### What you have to do
Your copy of the lines below must match them exactly and contain no images.

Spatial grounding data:
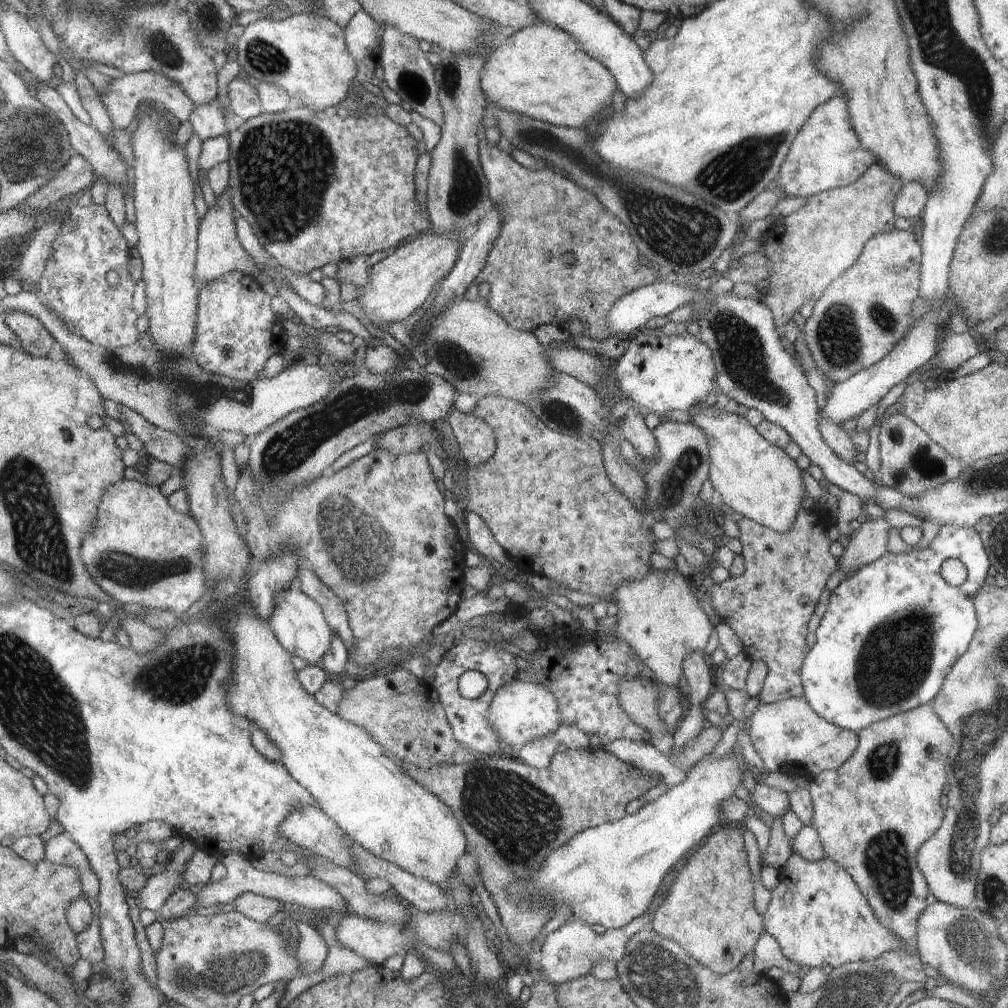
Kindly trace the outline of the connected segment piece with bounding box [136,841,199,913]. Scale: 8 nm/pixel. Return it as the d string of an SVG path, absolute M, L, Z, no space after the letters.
M186 841L178 852L170 853L168 866L159 874L147 878L146 885L138 892L138 902L142 902L142 908L160 913L162 906L170 896L179 889L184 878L184 864L192 858L192 854L199 848L192 841Z

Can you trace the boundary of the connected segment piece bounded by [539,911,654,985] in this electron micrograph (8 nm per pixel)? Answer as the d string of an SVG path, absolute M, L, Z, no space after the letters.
M646 912L644 915L632 920L630 924L622 929L606 929L604 934L595 934L590 928L579 920L569 920L564 926L550 932L544 944L542 944L542 958L540 958L540 968L544 972L546 980L552 985L562 984L566 980L575 980L580 976L587 976L594 964L602 960L614 960L618 963L626 953L626 944L634 934L639 934L643 930L648 930L653 920L654 912Z

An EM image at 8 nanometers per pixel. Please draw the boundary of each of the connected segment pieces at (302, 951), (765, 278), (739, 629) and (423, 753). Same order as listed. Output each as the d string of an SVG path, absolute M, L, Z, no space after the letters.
M297 922L299 944L296 960L302 966L302 975L313 974L322 968L328 954L328 946L323 934L315 928L314 923Z
M872 164L858 180L809 197L806 204L786 217L777 217L754 252L730 266L722 283L754 285L754 292L772 314L776 327L784 328L808 300L819 300L826 288L850 270L865 245L876 234L895 230L894 198L904 182Z
M800 510L794 518L790 532L784 534L770 530L757 524L754 520L742 518L738 522L742 556L745 559L745 572L741 576L731 576L720 584L708 580L698 592L708 594L710 606L716 611L720 620L730 626L744 647L744 652L750 660L762 660L767 667L763 688L759 699L761 703L774 703L788 700L792 697L803 697L804 686L801 682L802 664L808 654L806 636L808 623L826 588L827 580L837 570L838 560L829 552L831 541L826 536L826 529L832 524L827 510Z
M398 668L386 676L373 674L353 682L338 702L338 716L345 722L364 728L386 752L416 768L445 765L462 748L453 736L441 702L432 700L433 689L425 679Z

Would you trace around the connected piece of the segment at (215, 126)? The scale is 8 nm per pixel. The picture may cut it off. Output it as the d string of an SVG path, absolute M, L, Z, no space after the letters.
M218 99L212 100L208 104L202 104L202 106L194 105L189 121L194 127L194 133L202 142L228 134L225 126L226 118L221 110Z

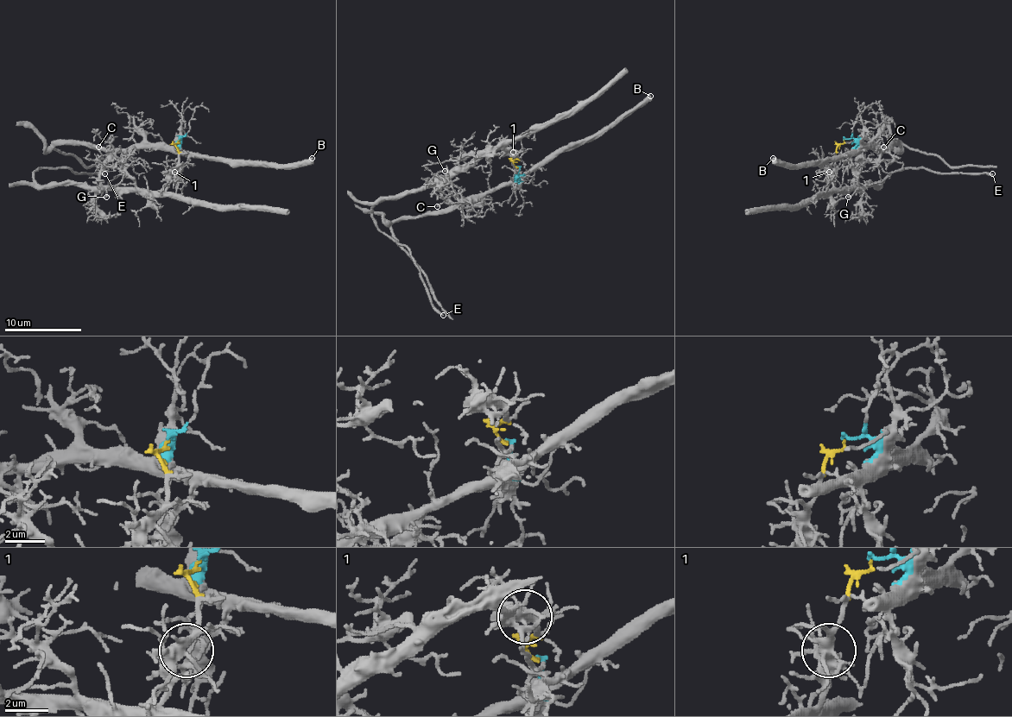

### Result of the exercise
Kindly trace the outline of the connected segment piece with bounding box [136,841,199,913]. Scale: 8 nm/pixel. Return it as the d string of an SVG path, absolute M, L, Z, no space after the letters.
M186 841L178 852L170 853L168 866L159 874L147 878L146 885L138 892L138 902L142 902L142 908L160 913L162 906L170 896L179 889L184 878L184 864L192 858L192 854L199 848L192 841Z

Can you trace the boundary of the connected segment piece bounded by [539,911,654,985] in this electron micrograph (8 nm per pixel)? Answer as the d string of an SVG path, absolute M, L, Z, no space after the letters.
M646 912L644 915L632 920L630 924L622 929L606 929L604 934L595 934L590 928L579 920L569 920L564 926L550 932L544 944L542 944L542 958L540 958L540 968L544 972L546 980L552 985L562 984L566 980L575 980L580 976L587 976L594 964L602 960L614 960L618 963L626 953L626 944L634 934L639 934L643 930L648 930L653 920L654 912Z

An EM image at 8 nanometers per pixel. Please draw the boundary of each of the connected segment pieces at (302, 951), (765, 278), (739, 629) and (423, 753). Same order as listed. Output each as the d string of an SVG path, absolute M, L, Z, no space after the letters.
M297 922L299 944L296 960L302 966L302 975L313 974L322 968L328 954L328 946L323 934L315 928L314 923Z
M872 164L858 180L809 197L806 204L786 217L777 217L754 252L730 266L722 283L754 285L754 292L772 314L776 327L784 328L808 300L819 300L826 288L850 270L865 245L876 234L895 230L894 198L904 182Z
M800 510L794 518L790 532L784 534L770 530L757 524L754 520L742 518L738 522L742 556L745 559L745 572L741 576L731 576L720 584L708 580L698 592L708 594L710 606L716 611L720 620L730 626L744 647L744 652L750 660L762 660L767 667L763 688L759 699L761 703L774 703L788 700L792 697L803 697L804 686L801 682L802 664L808 654L806 636L808 623L826 588L827 580L837 570L838 560L829 552L831 541L826 536L826 529L832 524L827 510Z
M398 668L386 676L373 674L353 682L338 702L338 716L345 722L364 728L386 752L416 768L445 765L462 748L453 736L441 702L432 700L433 689L425 679Z

Would you trace around the connected piece of the segment at (215, 126)? The scale is 8 nm per pixel. The picture may cut it off. Output it as the d string of an SVG path, absolute M, L, Z, no space after the letters.
M218 99L212 100L208 104L202 104L202 106L194 105L189 121L194 127L194 133L202 142L228 134L225 126L226 118L221 110Z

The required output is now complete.